Researchers believe B-cells and plasma cells with EBV are involved in the destruction of myelin, a protective coating of neurons whose deterioration is involved in MS. This idea is in part supported by the recent approval of Ocrevus (ocrelizumab). Ocrevus targets B-cells, but not plasma cells.

ATA188 uses T-cells derived from a patient or donated as starting material. With a patient’s own cells, or autologous cells, researchers first gather T-cells from a blood sample. Then they train the cells to recognize markers of EBV before injecting them back into the patient. This approach makes it possible to find and eliminate virus-specific B-cells and plasma cells in the brain and spinal cord.

The patients in the trial received four escalating doses of ATA188 developed from their own T-cells. After the last dose, at six weeks, they were followed for 20 weeks.

Symptoms of three of the six patients improved after ATA188 treatment. They reported less fatigue, better quality of life, increased ability to perform daily activities, and improved hand movement and coordination. Two of the three had secondary and one primary progressive MS.

Over the 26 weeks of the trial, none of the six patients’ disease worsened, as measured by the Expanded Disability Status Scale (EDSS).
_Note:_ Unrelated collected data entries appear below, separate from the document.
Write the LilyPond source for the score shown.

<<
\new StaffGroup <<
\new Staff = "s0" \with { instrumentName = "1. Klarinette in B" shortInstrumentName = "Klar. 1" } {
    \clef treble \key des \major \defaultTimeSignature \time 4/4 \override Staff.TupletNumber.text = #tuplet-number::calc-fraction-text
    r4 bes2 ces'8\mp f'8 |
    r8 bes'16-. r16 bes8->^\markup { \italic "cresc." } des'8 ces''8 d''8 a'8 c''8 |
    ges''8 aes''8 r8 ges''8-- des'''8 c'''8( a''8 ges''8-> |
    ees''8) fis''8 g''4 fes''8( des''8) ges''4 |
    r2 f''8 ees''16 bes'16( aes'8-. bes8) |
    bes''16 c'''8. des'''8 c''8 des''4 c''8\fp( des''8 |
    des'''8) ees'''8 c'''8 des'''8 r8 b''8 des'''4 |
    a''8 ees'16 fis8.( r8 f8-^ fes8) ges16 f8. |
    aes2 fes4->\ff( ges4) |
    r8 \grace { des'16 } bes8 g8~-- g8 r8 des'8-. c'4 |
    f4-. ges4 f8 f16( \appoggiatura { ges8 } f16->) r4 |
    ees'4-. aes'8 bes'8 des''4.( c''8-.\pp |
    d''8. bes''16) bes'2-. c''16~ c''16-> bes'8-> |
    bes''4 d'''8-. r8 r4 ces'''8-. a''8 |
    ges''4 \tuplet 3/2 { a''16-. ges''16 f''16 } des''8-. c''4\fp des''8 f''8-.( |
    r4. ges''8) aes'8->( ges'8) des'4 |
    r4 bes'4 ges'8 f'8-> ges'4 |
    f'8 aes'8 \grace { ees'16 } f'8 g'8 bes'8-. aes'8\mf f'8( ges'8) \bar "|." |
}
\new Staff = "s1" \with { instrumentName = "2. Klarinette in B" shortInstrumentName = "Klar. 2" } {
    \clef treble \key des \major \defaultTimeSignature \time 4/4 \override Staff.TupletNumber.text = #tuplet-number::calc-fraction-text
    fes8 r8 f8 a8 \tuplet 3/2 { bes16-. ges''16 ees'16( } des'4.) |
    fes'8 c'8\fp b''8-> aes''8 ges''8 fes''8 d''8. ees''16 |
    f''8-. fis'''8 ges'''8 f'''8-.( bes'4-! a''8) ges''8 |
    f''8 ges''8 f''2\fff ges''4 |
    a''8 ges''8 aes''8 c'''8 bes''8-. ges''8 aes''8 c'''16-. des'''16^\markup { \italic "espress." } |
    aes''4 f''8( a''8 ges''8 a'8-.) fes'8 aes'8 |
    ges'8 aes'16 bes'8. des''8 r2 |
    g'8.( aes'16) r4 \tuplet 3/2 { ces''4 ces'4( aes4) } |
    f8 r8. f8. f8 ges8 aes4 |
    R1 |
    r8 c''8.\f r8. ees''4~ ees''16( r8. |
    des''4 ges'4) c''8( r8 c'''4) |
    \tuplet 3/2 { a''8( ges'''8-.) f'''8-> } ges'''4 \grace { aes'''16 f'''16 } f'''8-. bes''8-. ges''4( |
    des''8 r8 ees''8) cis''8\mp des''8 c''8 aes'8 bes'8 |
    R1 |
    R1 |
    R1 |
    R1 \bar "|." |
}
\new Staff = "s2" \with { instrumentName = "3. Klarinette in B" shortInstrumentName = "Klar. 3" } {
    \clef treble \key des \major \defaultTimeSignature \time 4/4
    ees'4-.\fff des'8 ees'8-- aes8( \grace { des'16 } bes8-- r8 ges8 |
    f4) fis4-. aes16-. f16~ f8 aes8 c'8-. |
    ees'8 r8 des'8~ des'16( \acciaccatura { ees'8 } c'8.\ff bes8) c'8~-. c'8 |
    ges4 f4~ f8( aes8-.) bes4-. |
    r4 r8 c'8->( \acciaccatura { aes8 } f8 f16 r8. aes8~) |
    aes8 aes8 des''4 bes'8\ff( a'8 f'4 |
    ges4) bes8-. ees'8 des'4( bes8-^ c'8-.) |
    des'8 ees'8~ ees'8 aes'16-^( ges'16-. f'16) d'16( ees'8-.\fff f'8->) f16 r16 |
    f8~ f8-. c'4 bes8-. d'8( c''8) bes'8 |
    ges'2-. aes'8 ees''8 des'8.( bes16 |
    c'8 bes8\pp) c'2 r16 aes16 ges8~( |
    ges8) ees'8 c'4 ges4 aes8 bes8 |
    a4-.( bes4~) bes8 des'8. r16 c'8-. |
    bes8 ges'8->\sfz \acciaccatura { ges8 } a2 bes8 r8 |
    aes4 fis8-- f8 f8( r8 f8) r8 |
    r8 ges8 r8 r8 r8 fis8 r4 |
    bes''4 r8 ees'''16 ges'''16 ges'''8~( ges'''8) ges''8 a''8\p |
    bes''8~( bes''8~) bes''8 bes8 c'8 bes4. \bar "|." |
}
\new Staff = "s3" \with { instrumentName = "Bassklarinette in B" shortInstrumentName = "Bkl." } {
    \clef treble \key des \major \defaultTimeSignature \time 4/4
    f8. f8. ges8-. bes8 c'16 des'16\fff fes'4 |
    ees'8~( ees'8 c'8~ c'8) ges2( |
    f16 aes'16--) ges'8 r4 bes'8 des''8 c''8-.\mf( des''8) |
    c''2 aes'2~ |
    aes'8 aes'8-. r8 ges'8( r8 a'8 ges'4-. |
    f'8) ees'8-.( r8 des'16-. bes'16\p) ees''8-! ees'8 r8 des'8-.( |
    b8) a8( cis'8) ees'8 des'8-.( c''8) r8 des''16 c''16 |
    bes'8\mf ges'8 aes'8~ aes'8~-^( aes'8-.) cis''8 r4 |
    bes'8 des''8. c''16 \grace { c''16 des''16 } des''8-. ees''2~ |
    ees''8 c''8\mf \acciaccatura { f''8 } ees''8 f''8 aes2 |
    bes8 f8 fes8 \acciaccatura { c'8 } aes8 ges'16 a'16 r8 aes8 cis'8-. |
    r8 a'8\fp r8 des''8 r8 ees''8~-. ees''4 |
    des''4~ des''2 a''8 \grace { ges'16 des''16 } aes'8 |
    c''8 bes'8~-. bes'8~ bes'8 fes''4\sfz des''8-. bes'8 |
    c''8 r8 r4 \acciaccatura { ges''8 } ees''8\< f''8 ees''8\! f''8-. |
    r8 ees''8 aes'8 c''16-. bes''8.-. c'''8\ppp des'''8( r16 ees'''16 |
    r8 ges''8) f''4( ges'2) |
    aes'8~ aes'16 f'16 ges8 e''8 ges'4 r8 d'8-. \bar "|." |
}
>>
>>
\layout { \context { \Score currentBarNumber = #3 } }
The symptom improvements correlated with increased immune cell response toward EBV, researchers said.

“The clinical data reported by Dr. [Michael] Pender, Dr. [Rajiv] Khanna and their colleagues from the first prospective trial of EBV-specific T-cell therapy in MS suggest that it is possible to achieve objective clinical improvements in MS patients with advanced disease by targeting EBV,” Chris Haqq, the chief scientific officer of Atara, said in a press release.

“This clinical trial directly follows our previously reported findings from a patient with SPMS who showed a durable response to autologous EBV-CTL therapy that lasted for more than three years,” added Khanna, coordinator of QIMR Berghofer’s Center for Immunotherapy and Vaccine Development.

The main goal of the trial was to assess the treatment’s safety. Researchers reported no adverse effects from its use.

“The observed clinical improvements in patients with the highest levels of EBV reactivity support the hypothesis that targeting EBV-positive B-cells and plasma cells may be an effective therapeutic strategy in the treatment of MS,” Haqq said. “We look forward to additional development with both the autologous and allogeneic versions of ATA188 to further evaluate the potential therapeutic utility of targeting EBV in the treatment of MS.”

“At QIMR Berghofer, we have focused for years on elucidating the role of EBV in human disease, and we are excited to be working with Atara Bio to help realize the promise of expanding immunotherapy beyond oncology to autoimmune conditions,” Khanna added.